É quase tudo, mas não é tão
Já sei!
É:

Minto
Compro um punhado de ansiedade
Ao custo de buscar notoriedade
Barbaridade, ceder ao instinto

Inexistir
Imperpetuemos, até que nos tornemos algo diferente
Serei oposto do que um dia fui, permanente.
Sou impermanência.
Mas havemos de carimbar a marca da nossa existência?
Impertinente.
Não fui jubilo de vida.

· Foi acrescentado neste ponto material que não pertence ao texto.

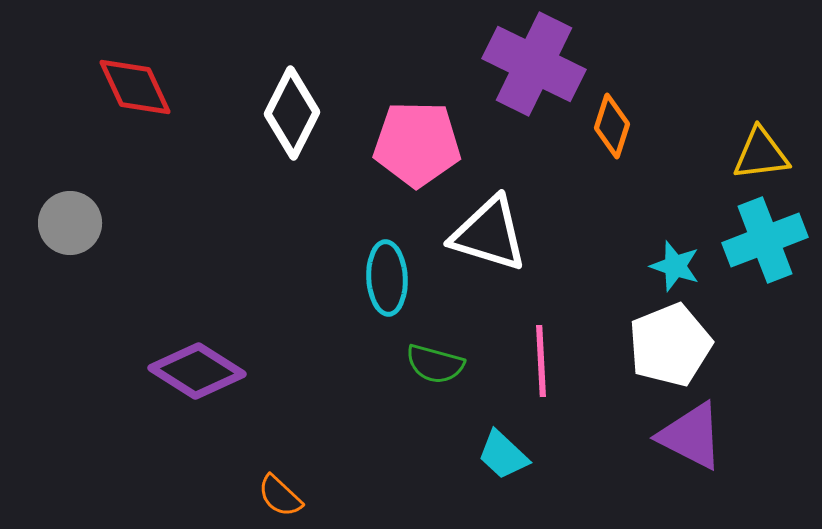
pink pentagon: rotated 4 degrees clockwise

Sou prova da insistência.
E assim persisto, e de não ser - consisto.
E haja d’isto: serei persistência

Não é anseio meu, devanear sobre o coração e seu íntimo.


Sou artista do ínfimo, sou limiar do abismo.
Não me interessa a essência de todos os achismos
Sou entulhado de impotência.
Vossa riqueza é minha inexistência

Poesia do sonambulo
E para que seja análogo ao primor que és, a beleza que lhe condiz. Darei eu quaisquer palavras
de consolo, para que encontre o conforto numas rimas que nada digam, ou ao menos
contemplem, ou numas narrativas que pouco resumem, ou abrangem tão pouco, que
mentem? Seria afetação do meu sentido, e indecência para contigo, e sua obra, e o que lhe
devo, e como lhe é devido. Para que retome, no tempo poente, antes de se pôr, se for me
dado o honorifico, de ser-lhe contiguo, no aspecto, no riso, no passo. Que não torne o costume
uma elegia, nem o teclado sobrecarga do meu anseio, que molde ao invés, com paciência e
ternura, o que é resguardado por trás do olho, feito bruma de lembranças na compreensão
infindável da sua pessoa. Personificação essa, que não caberá a nenhum escrito, pois é deveras
impossível tarefa, trazer a letra tudo o que foste, és, e sempiterna, terá de ser. Ser, tão
opacamente vislumbro, não é resumo, nem é sumariado na maior das enciclopédias. Ser, é,
transcendente e volátil, até quando deixa de. Quanto mais você, fonte do que me é mais
precioso, náiade, guardiã dos rios da minha brandura, e sol iridescente, que me é luz até nas
trevas espessas, deste furioso terral, ao qual me trouxeste, quanto mais você, serás enigma
dum perpetuo desvendar, que tão avassaladoramente palpito, no retinir da minha tecla, não
hei de desvelar, nem após sua morte.

Pajem
Meu pajem é muito amaneirado. Tenha sido ele afetado por mim, o pela carga do meu
armado, tenha sido afetado ele pela minha afetação. Pois em mim há um pouco dele, e nele há
trepidação. Prefere vinhos à nossa guerra, prefere nossos momentos de libação. É labaredas
na nossa fogueira, dança conjunta da noite tarda, noite vil que não espera. É primor quando se
trata de ligar meus incensários. Meu pajem é corredor, quando se trata de escolher meu
vestuário. Não se importa se sou pobre ou perdedor. Não leva em conta se o que carreia
consigo é tinta, caneta ou pincel. Meu pajem adora minha poesia e sabe ser régio dum rei do
papel. Eu e meu pajem somos frutos da falta do que é espontâneo, mas quando estamos
juntos dançando na fogueira, somos quinta-essência do que é mais genuíno. Eu sou do meu
pajem, e meu pajem não é de mais ninguém.